Dataset entries
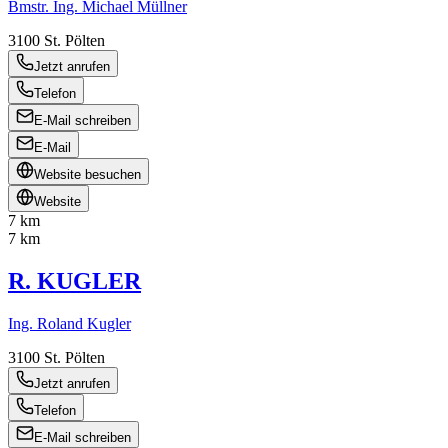
Bmstr. Ing. Michael Müllner
3100
St. Pölten
Jetzt anrufen
Telefon
E-Mail schreiben
E-Mail
Website besuchen
Website
7 km
7 km
R. KUGLER
Ing. Roland Kugler
3100
St. Pölten
Jetzt anrufen
Telefon
E-Mail schreiben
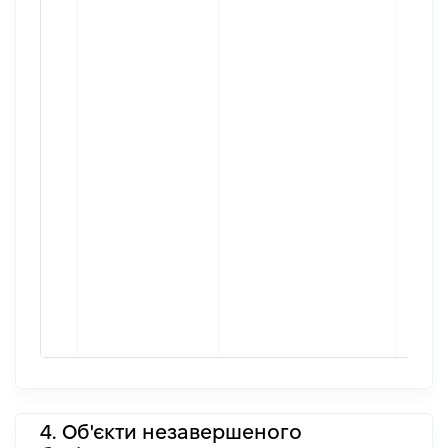
4. Об'єкти незавершеного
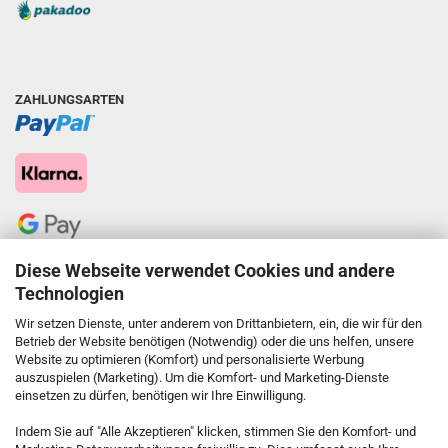
ZAHLUNGSARTEN
Diese Webseite verwendet Cookies und andere
Technologien
Wir setzen Dienste, unter anderem von Drittanbietern, ein, die wir für den
Betrieb der Website benötigen (Notwendig) oder die uns helfen, unsere
Website zu optimieren (Komfort) und personalisierte Werbung
auszuspielen (Marketing). Um die Komfort- und Marketing-Dienste
einsetzen zu dürfen, benötigen wir Ihre Einwilligung.
KONTAKT
Indem Sie auf "Alle Akzeptieren" klicken, stimmen Sie den Komfort- und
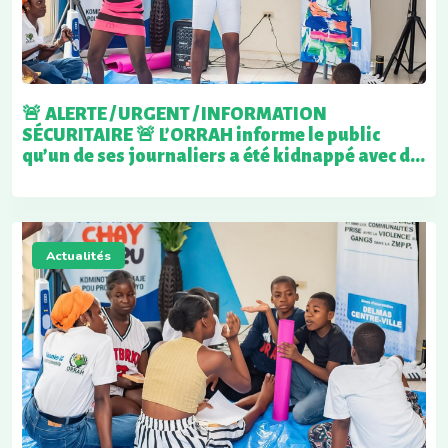
🚨 ALERTE / URGENT / INFORMATION
SÉCURITAIRE 🚨 L’ORRAH informe le public
qu’un de ses journaliers a été kidnappé avec d...
Actualités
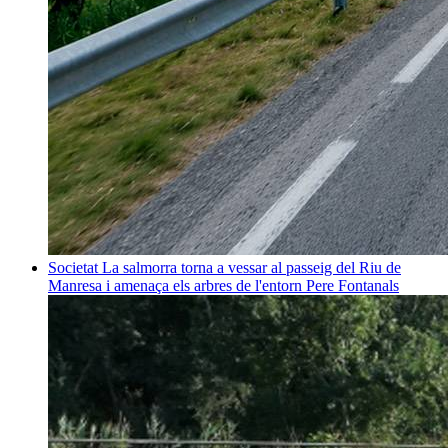
Societat
La salmorra torna a vessar al passeig del Riu de
Manresa i amenaça els arbres de l'entorn
Pere Fontanals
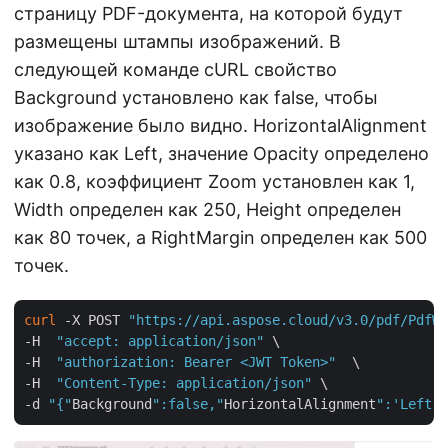
страницу PDF-документа, на которой будут
размещены штампы изображений. В
следующей команде cURL свойство
Background установлено как false, чтобы
изображение было видно. HorizontalAlignment
указано как Left, значение Opacity определено
как 0.8, коэффициент Zoom установлен как 1,
Width определен как 250, Height определен
как 80 точек, а RightMargin определен как 500
точек.
curl
 -X POST 
"https://api.aspose.cloud/v3.0/pdf/PdfWi
-H  
"accept: application/json"
 \

-H  
"authorization: Bearer <JWT Token>"
  \

-H  
"Content-Type: application/json"
 \

-d 
"{"
Background
":false,"
HorizontalAlignment
":'Left',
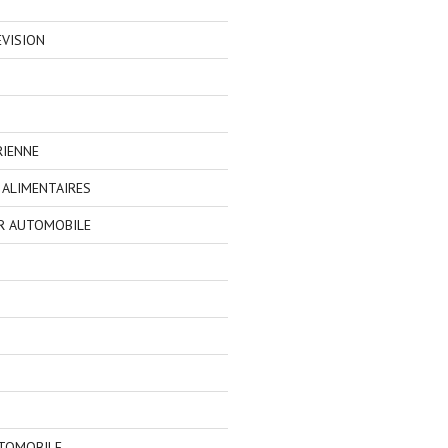
EVISION
RIENNE
ALIMENTAIRES
R AUTOMOBILE
TOMOBILE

**Work to be completed:** Give every entry back unchanged, with no pictures.

**Written response:**
Bmstr. Ing. Michael Müllner
3100
St. Pölten
Jetzt anrufen
Telefon
E-Mail schreiben
E-Mail
Website besuchen
Website
7 km
7 km
R. KUGLER
Ing. Roland Kugler
3100
St. Pölten
Jetzt anrufen
Telefon
E-Mail schreiben
4. Об'єкти незавершеного
ZAHLUNGSARTEN
Diese Webseite verwendet Cookies und andere
Technologien
Wir setzen Dienste, unter anderem von Drittanbietern, ein, die wir für den
Betrieb der Website benötigen (Notwendig) oder die uns helfen, unsere
Website zu optimieren (Komfort) und personalisierte Werbung
auszuspielen (Marketing). Um die Komfort- und Marketing-Dienste
einsetzen zu dürfen, benötigen wir Ihre Einwilligung.
KONTAKT
Indem Sie auf "Alle Akzeptieren" klicken, stimmen Sie den Komfort- und
🚨 ALERTE / URGENT / INFORMATION
SÉCURITAIRE 🚨 L’ORRAH informe le public
qu’un de ses journaliers a été kidnappé avec d...
Actualités
Societat
La salmorra torna a vessar al passeig del Riu de
Manresa i amenaça els arbres de l'entorn
Pere Fontanals
страницу PDF-документа, на которой будут
размещены штампы изображений. В
следующей команде cURL свойство
Background установлено как false, чтобы
изображение было видно. HorizontalAlignment
указано как Left, значение Opacity определено
как 0.8, коэффициент Zoom установлен как 1,
Width определен как 250, Height определен
как 80 точек, а RightMargin определен как 500
точек.
curl
 -X POST 
"https://api.aspose.cloud/v3.0/pdf/PdfWi
-H  
"accept: application/json"
 \

-H  
"authorization: Bearer <JWT Token>"
  \

-H  
"Content-Type: application/json"
 \

-d 
"{"
Background
":false,"
HorizontalAlignment
":'Left',
EVISION
RIENNE
ALIMENTAIRES
R AUTOMOBILE
TOMOBILE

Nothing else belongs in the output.